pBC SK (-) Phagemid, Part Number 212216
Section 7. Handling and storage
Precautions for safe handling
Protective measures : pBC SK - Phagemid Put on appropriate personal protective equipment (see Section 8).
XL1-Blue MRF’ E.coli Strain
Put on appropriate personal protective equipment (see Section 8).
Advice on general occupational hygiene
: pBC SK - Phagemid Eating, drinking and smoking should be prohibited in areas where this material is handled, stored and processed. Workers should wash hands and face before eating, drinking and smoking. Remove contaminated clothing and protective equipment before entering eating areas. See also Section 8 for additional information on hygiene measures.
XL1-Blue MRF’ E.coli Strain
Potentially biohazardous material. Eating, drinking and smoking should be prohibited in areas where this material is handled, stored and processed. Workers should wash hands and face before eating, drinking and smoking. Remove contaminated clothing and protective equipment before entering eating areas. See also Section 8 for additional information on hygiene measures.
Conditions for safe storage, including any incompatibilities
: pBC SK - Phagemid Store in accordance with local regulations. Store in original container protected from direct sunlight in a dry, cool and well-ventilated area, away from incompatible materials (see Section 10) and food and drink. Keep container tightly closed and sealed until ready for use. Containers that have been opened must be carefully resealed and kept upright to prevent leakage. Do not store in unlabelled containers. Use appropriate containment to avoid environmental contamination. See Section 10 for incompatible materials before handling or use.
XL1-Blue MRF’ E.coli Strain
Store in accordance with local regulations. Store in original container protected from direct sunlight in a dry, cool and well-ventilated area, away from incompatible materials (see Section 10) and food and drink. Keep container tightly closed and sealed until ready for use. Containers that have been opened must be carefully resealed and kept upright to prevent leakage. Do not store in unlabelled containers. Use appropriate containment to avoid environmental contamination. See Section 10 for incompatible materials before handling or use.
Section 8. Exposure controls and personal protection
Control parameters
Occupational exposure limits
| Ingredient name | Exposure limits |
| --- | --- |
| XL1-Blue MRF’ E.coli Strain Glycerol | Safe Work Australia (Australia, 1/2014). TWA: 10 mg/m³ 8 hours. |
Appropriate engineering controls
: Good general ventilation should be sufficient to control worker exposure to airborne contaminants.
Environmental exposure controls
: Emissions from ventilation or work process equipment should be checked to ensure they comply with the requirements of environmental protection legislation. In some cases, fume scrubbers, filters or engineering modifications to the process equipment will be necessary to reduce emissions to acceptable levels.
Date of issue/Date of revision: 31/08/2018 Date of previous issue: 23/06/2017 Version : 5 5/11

• Task prompt
Each line of the data needs to be repeated exactly.

• Task solution
pBC SK (-) Phagemid, Part Number 212216
Section 7. Handling and storage
Precautions for safe handling
Protective measures : pBC SK - Phagemid Put on appropriate personal protective equipment (see Section 8).
XL1-Blue MRF’ E.coli Strain
Put on appropriate personal protective equipment (see Section 8).
Advice on general occupational hygiene
: pBC SK - Phagemid Eating, drinking and smoking should be prohibited in areas where this material is handled, stored and processed. Workers should wash hands and face before eating, drinking and smoking. Remove contaminated clothing and protective equipment before entering eating areas. See also Section 8 for additional information on hygiene measures.
XL1-Blue MRF’ E.coli Strain
Potentially biohazardous material. Eating, drinking and smoking should be prohibited in areas where this material is handled, stored and processed. Workers should wash hands and face before eating, drinking and smoking. Remove contaminated clothing and protective equipment before entering eating areas. See also Section 8 for additional information on hygiene measures.
Conditions for safe storage, including any incompatibilities
: pBC SK - Phagemid Store in accordance with local regulations. Store in original container protected from direct sunlight in a dry, cool and well-ventilated area, away from incompatible materials (see Section 10) and food and drink. Keep container tightly closed and sealed until ready for use. Containers that have been opened must be carefully resealed and kept upright to prevent leakage. Do not store in unlabelled containers. Use appropriate containment to avoid environmental contamination. See Section 10 for incompatible materials before handling or use.
XL1-Blue MRF’ E.coli Strain
Store in accordance with local regulations. Store in original container protected from direct sunlight in a dry, cool and well-ventilated area, away from incompatible materials (see Section 10) and food and drink. Keep container tightly closed and sealed until ready for use. Containers that have been opened must be carefully resealed and kept upright to prevent leakage. Do not store in unlabelled containers. Use appropriate containment to avoid environmental contamination. See Section 10 for incompatible materials before handling or use.
Section 8. Exposure controls and personal protection
Control parameters
Occupational exposure limits
| Ingredient name | Exposure limits |
| --- | --- |
| XL1-Blue MRF’ E.coli Strain Glycerol | Safe Work Australia (Australia, 1/2014). TWA: 10 mg/m³ 8 hours. |
Appropriate engineering controls
: Good general ventilation should be sufficient to control worker exposure to airborne contaminants.
Environmental exposure controls
: Emissions from ventilation or work process equipment should be checked to ensure they comply with the requirements of environmental protection legislation. In some cases, fume scrubbers, filters or engineering modifications to the process equipment will be necessary to reduce emissions to acceptable levels.
Date of issue/Date of revision: 31/08/2018 Date of previous issue: 23/06/2017 Version : 5 5/11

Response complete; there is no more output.